Benjamin: There’s also the problem in that the Karzai government is very corrupt and has lost a lot of legitimacy. These last elections were horrendous and it’s also known that there are warlords who committed terrible crimes, including terrible crimes against women who are in the government. And Karzai brought back people like General Dostum so he could win some more votes. Somebody who’s responsible for the deaths of many, many people both in Northern Afghanistan as well as in Kabul. So this is a government that’s full of unsavory characters already. So yes: the U.S. pulls out and there could be tremendous chaos because of the lack of authentic support for this government. That’s why I feel we have to have a responsible exit strategy that includes pressure on this government to get rid of people who were responsible for crimes, to build up a justice system that can actually function. People say that in the Taliban areas there’s immediate, in quotes, swift "justice" but that there’s nothing, no justice done within the Karzai government because of tremendous corruption. I don’t know that Taliban justice is the kind of justice that we or the majority of the Afghan people want to see. But the point is that there is work to be done to support institutions within Afghanistan that could then function as a real country and not just the city of Kabul.

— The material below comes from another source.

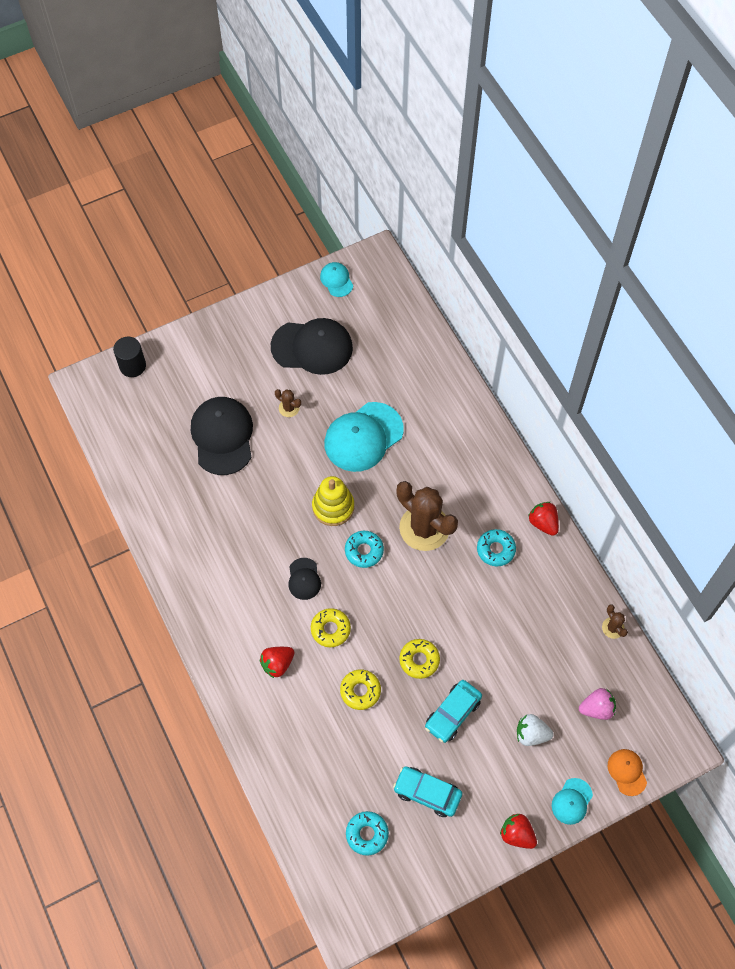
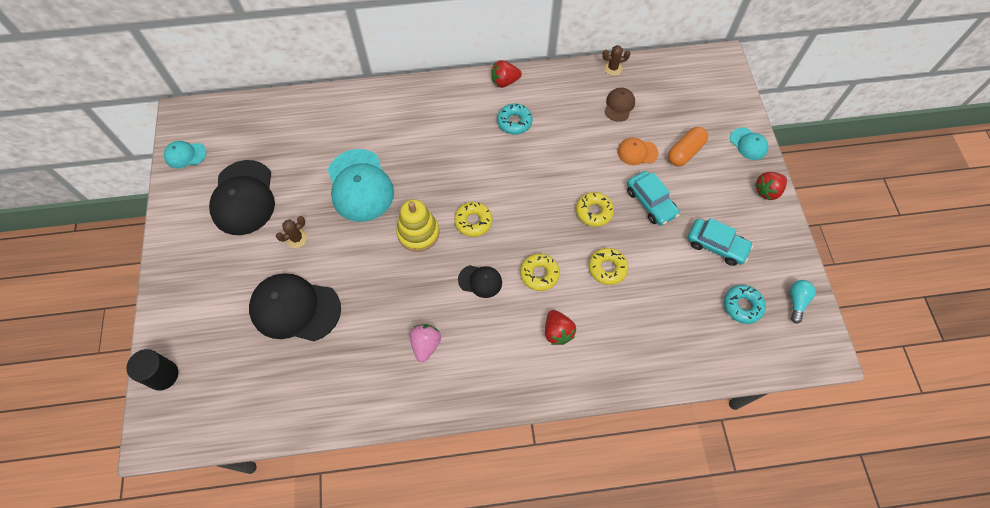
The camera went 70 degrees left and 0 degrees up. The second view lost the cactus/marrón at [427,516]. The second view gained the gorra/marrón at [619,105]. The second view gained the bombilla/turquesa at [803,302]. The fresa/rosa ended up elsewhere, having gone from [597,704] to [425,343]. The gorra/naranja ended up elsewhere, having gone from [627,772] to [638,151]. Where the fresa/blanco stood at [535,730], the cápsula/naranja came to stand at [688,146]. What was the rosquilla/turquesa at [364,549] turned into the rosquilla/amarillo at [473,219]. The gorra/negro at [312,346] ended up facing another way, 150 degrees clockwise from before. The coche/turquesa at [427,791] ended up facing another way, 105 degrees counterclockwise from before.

Horton: Well Medea, as you know, America has been adopting Taliban justice and destroying our own rule of law. And I wonder how well you think that this government can export a rule of law that we’ve abandoned to a country like Afghanistan. I mean if they get rid of Dostum and the heroin dealers and the worst of Karzai’s allies, maybe even Karzai, who’s to replace them with? I mean, it’s like, you know, the coup against Diem. Well now who’s going to be the puppet dictator of South Vietnam? You know?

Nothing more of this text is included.